What is needed —
Return the following lines unchanged, character for character.

Dataset extract —
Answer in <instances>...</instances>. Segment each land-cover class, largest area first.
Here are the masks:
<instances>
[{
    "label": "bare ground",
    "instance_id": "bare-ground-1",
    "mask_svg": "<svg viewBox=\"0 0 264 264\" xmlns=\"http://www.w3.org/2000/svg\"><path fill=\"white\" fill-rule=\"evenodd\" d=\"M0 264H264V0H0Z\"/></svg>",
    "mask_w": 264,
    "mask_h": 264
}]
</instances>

Task solution —
Answer in <instances>...</instances>. Segment each land-cover class, largest area first.
Here are the masks:
<instances>
[{
    "label": "bare ground",
    "instance_id": "bare-ground-1",
    "mask_svg": "<svg viewBox=\"0 0 264 264\" xmlns=\"http://www.w3.org/2000/svg\"><path fill=\"white\" fill-rule=\"evenodd\" d=\"M0 264H264V0H0Z\"/></svg>",
    "mask_w": 264,
    "mask_h": 264
}]
</instances>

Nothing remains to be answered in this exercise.